▶ **Problem description**
Since pictures do not belong in the copy, please repeat every record below exactly without them.

(Document images with source code)
*** Begin section ***

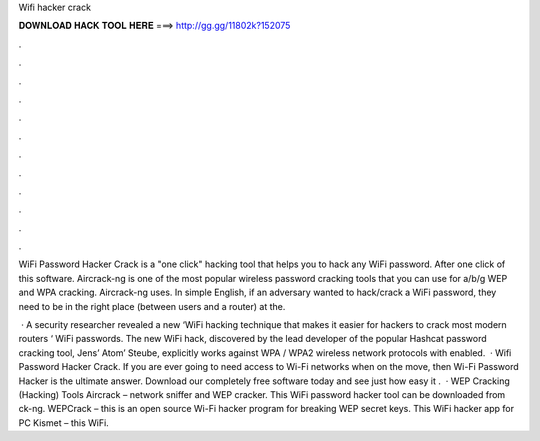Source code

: Wifi hacker crack



𝐃𝐎𝐖𝐍𝐋𝐎𝐀𝐃 𝐇𝐀𝐂𝐊 𝐓𝐎𝐎𝐋 𝐇𝐄𝐑𝐄 ===> http://gg.gg/11802k?152075



.



.



.



.



.



.



.



.



.



.



.



.

WiFi Password Hacker Crack is a "one click" hacking tool that helps you to hack any WiFi password. After one click of this software. Aircrack-ng is one of the most popular wireless password cracking tools that you can use for a/b/g WEP and WPA cracking. Aircrack-ng uses. In simple English, if an adversary wanted to hack/crack a WiFi password, they need to be in the right place (between users and a router) at the.

 · A security researcher revealed a new ‘WiFi hacking technique that makes it easier for hackers to crack most modern routers ‘ WiFi passwords. The new WiFi hack, discovered by the lead developer of the popular Hashcat password cracking tool, Jens’ Atom’ Steube, explicitly works against WPA / WPA2 wireless network protocols with enabled.  · Wifi Password Hacker Crack. If you are ever going to need access to Wi-Fi networks when on the move, then Wi-Fi Password Hacker is the ultimate answer. Download our completely free software today and see just how easy it .  · WEP Cracking (Hacking) Tools Aircrack – network sniffer and WEP cracker. This WiFi password hacker tool can be downloaded from ck-ng. WEPCrack – this is an open source Wi-Fi hacker program for breaking WEP secret keys. This WiFi hacker app for PC Kismet – this WiFi.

*** End section ***

▶ **Reply to the task**
Source code

: Wifi hacker crack



𝐃𝐎𝐖𝐍𝐋𝐎𝐀𝐃 𝐇𝐀𝐂𝐊 𝐓𝐎𝐎𝐋 𝐇𝐄𝐑𝐄 ===> http://gg.gg/11802k?152075



.



.



.



.



.



.



.



.



.



.



.



.

WiFi Password Hacker Crack is a "one click" hacking tool that helps you to hack any WiFi password. After one click of this software. Aircrack-ng is one of the most popular wireless password cracking tools that you can use for a/b/g WEP and WPA cracking. Aircrack-ng uses. In simple English, if an adversary wanted to hack/crack a WiFi password, they need to be in the right place (between users and a router) at the.

 · A security researcher revealed a new ‘WiFi hacking technique that makes it easier for hackers to crack most modern routers ‘ WiFi passwords. The new WiFi hack, discovered by the lead developer of the popular Hashcat password cracking tool, Jens’ Atom’ Steube, explicitly works against WPA / WPA2 wireless network protocols with enabled.  · Wifi Password Hacker Crack. If you are ever going to need access to Wi-Fi networks when on the move, then Wi-Fi Password Hacker is the ultimate answer. Download our completely free software today and see just how easy it .  · WEP Cracking (Hacking) Tools Aircrack – network sniffer and WEP cracker. This WiFi password hacker tool can be downloaded from ck-ng. WEPCrack – this is an open source Wi-Fi hacker program for breaking WEP secret keys. This WiFi hacker app for PC Kismet – this WiFi.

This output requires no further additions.